“O que acontece quando o lugar seguro se torna ruína?” Esse é o questionamento que nos guia pelo denso e delicado curta-metragem Jaci (2023), onde sua protagonista, homônima à obra, trilha um caminho pela penumbra, no limiar entre a tensão e a ternura. Durante a narrativa, que se passa dentro da casa e dentro da mente da protagonista, artesã e artista plástica, podemos contemplar um eclipse entre o que é real e o que é fantástico, ou, entre a constante transição do que Jaci é e de quem ela se torna. Com seu lar em situação precária, e com uma situação de trabalho igualmente sufocante, é na genialidade de sua obra, uma casa em miniatura, que a mulher se apoia. No entanto, quando a mudança se torna inevitável, Jaci percebe que está para além de seu trabalho e tem sua mente invadida pela luz em forma de pessoa, alguém que se torna o primeiro lugar em que Jaci pode se apoiar e se sentir acolhida.
Em Jaci há um trabalho exímio na caracterização da casa, e mente, em ruínas da sua protagonista, desde a performance de Yasmin Salvador, até os simbolismos envolvendo a semiótica da lua que se espelham na iluminação, sonorização e demais elementos que compõem a arte. Isso resulta em tensão, mimetizando e transmitindo com eficácia a dor de se transformar e mudar que Jaci está passando, e ternura, onde se encontra a conclusão da história da artesã. Em conjunto com as atuações e as escolhas feitas pela direção de arte, há uma harmonia encantadora no trabalho feito pela iluminação e pela trilha sonora que são pontuais e complementares na missão de encerrar o ciclo da protagonista, sabendo o que mostrar e o que esconder nos momentos certos. Ao fim, após Jaci se entregar à mudança, a conclusão que ela encontra é de que quando o lugar seguro se torna ruína, sempre há a esperança de encontrar um novo lar após a transformação.
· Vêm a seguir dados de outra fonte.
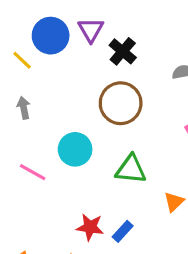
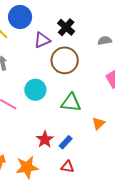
purple triangle: (91, 30) -> (42, 40), moved, turned 36
red star: (90, 227) -> (45, 139), turned 30

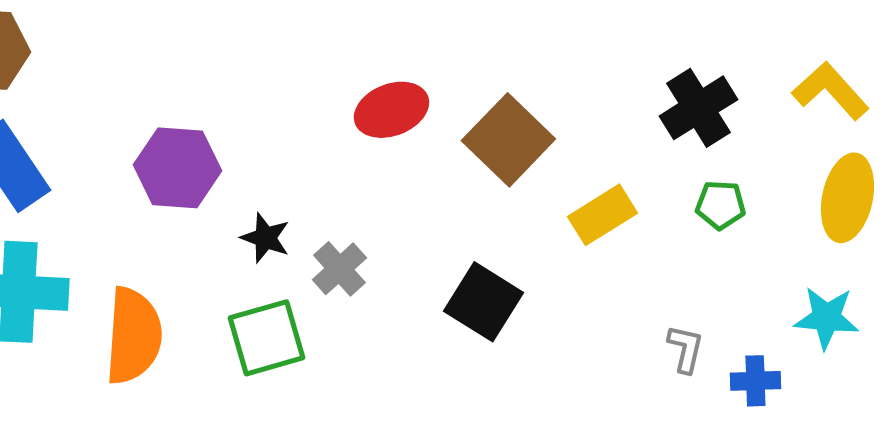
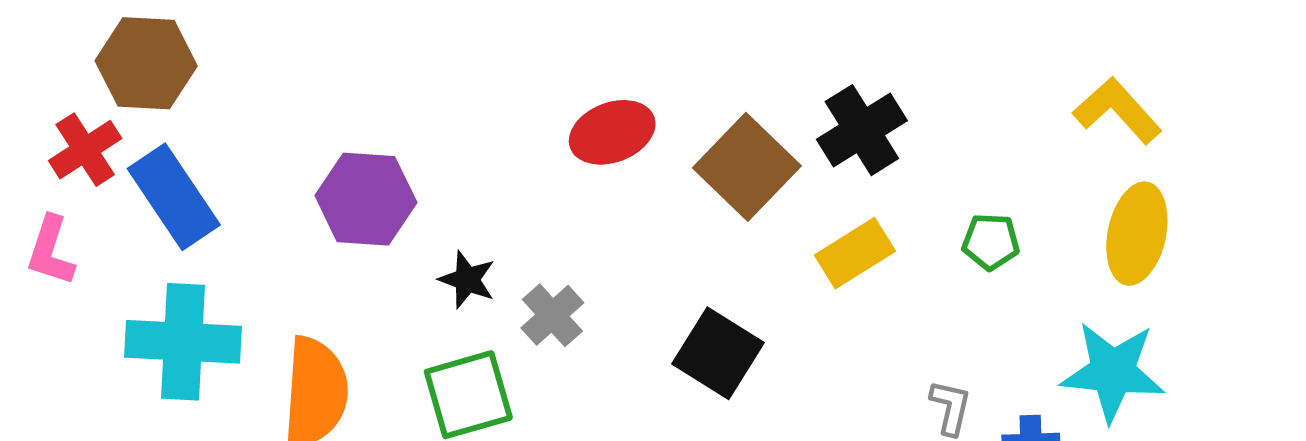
black cross: (698, 108) -> (862, 130), moved
cyan star: (826, 318) -> (1113, 372), size x1.4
Por fim, mas igualmente importante, o curta-metragem exalta a figura do corpo trans em suas potências, com suas performances na atuação, e em suas dores, como subtexto dentro da narrativa que, após traçar uma trajetória de auto zelo em meio ao caos, encontra a tranquilidade no abraço de outra pessoa trans. Além disso, o trabalho feito na direção e no roteiro feito por Bruno La Loba converge as tramas vividas por Jaci para a paz e equilíbrio, apesar do caminho sombrio que sua protagonista se encontra. A trajetória do curta de Bruno é, entre outras coisas, uma escolha política, visto que é um contraste com histórias populares que narram trajetórias com finais trágicos de pessoas trans no meio do audiovisual. Contraste esse que é alcançado pela presença de profissionais pertencentes à comunidade trans, e pela comunidade LGBTQIAPN+ no geral, na equipe técnica, equipe criativa e no elenco. Jaci é, para além de ótima obra, uma trabalho sucinto e metódico que inspira, e expira, a capacidade que nós, como comunidade, temos para contar nossas próprias histórias.
Mauro Salu
Estudante de Cinema e Audiovisual com amor infinito em mundos fictícios e suas ramificações e na arquitetura da psiquê de personagens odiados (tipo a Abby de The Last of Us). Sonha em viver em uma realidade em que o nosso país vai investir pesado nos curtas e longas de animação para que haja uma diversidade de técnicas, gêneros e narrativas que só o Brasil é capaz de ter. Sempre disposto a falar por horas e horas sobre a qualidade duvidosa de franquias longas, desde Pânico até Raízes do Sertão.